Décembre a cette odeur particulière : un mélange de vin chaud, de coffrets de Noël qu’on prépare les uns après les autres, et de savons doux qui sèchent patiemment sur les étagères. C’est sans doute le mois qui me demande le plus d’énergie, celui où je voudrais que les journées fassent 37 heures.
Parce que, même si tout le monde pense que décembre = derniers marchés, pour moi c’est aussi la période où je dois produire non seulement pour les fêtes, mais aussi pour toutes les commandes de janvier.
Un savon demande du temps, de la patience, du séchage.
Et la fabrication, elle, n’attend jamais.
Alors mes journées débordent.
Je commence souvent tôt, je finis tard… tellement tard qu’il est 23h00 pendant que j’écris ces lignes, encore devant mon ordinateur, à moitié dans ma to-do, à moitié dans mon journal.

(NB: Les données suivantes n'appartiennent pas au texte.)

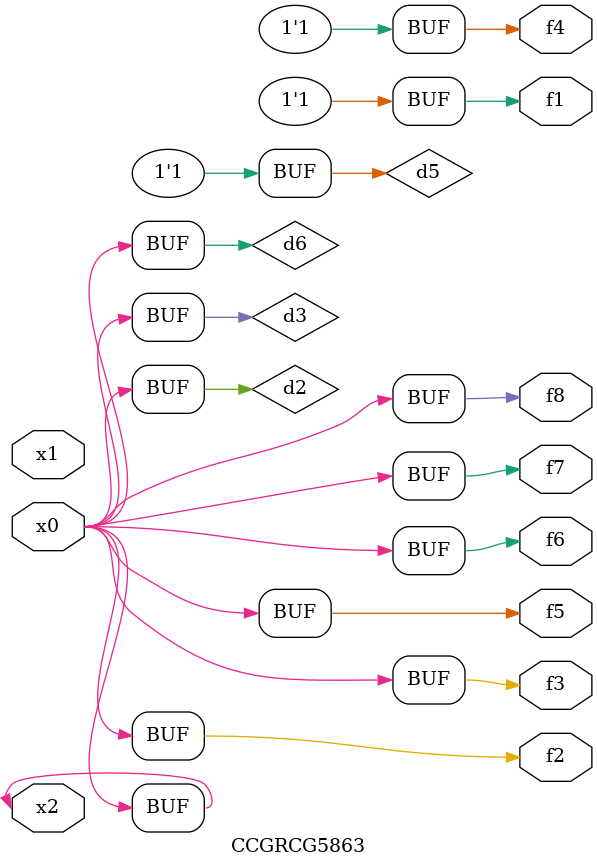
<source format=v>
module CCGRCG5863(
	input x0, x1, x2,
	output f1, f2, f3, f4, f5, f6, f7, f8
);

	wire d1, d2, d3, d4, d5, d6;

	xnor (d1, x2);
	buf (d2, x0, x2);
	and (d3, x0);
	xnor (d4, x1, x2);
	nand (d5, d1, d3);
	buf (d6, d2, d3);
	assign f1 = d5;
	assign f2 = d6;
	assign f3 = d6;
	assign f4 = d5;
	assign f5 = d6;
	assign f6 = d6;
	assign f7 = d6;
	assign f8 = d6;
endmodule

</source>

Je me dis chaque année que ce n’est pas très raisonnable, mais c’est aussi ça, la vie derrière la savonnerie : un rythme qui s’emballe, un quotidien intense, et un amour du travail bien fait qui me pousse à continuer.
Et puis il y a les marchés.
Ces moments où je sors enfin de mon atelier.
Les marchés, c’est le contraste total : le froid qui pique, les mains gelées, la fatigue qui s’accumule…
Mais c’est aussi ce qui me donne le plus de force.
Parce que c’est là que je vois les consommateurs en vrai !
Ceux qui me disent qu’ils attendent mes savons tous les ans.
Ceux qui reconnaissent l’odeur avant même d’arriver au stand.
Ceux qui racontent qu’ils ont découvert un de mes savons grâce à un cadeau, et qui reviennent pour en choisir un autre.
C’est là que je comprends pourquoi je fais tout ça : parce que ce que je fabrique dans mon coin, seule, devient un objet qui accompagne des vies.
Décembre, c’est dur.
Ça tire dans le dos, dans les épaules, dans le moral parfois.
On pourrait croire que je ne fais “que” du savon… Mais derrière, il y a de la gestion, de l’administratif, de la logistique, des nuits trop courtes, des marchés sous la pluie, et des cafés froids.
Et pourtant, c’est aussi un mois où je me sens vivante, connectée, utile, à ma place.
Alors voilà, entrée du soir, écrite tard, dans un mélange de fatigue et de gratitude.
Demain matin, l’atelier m’attend — et les clients aussi.
Et finalement, c’est ce grand écart-là qui fait la beauté de mon métier.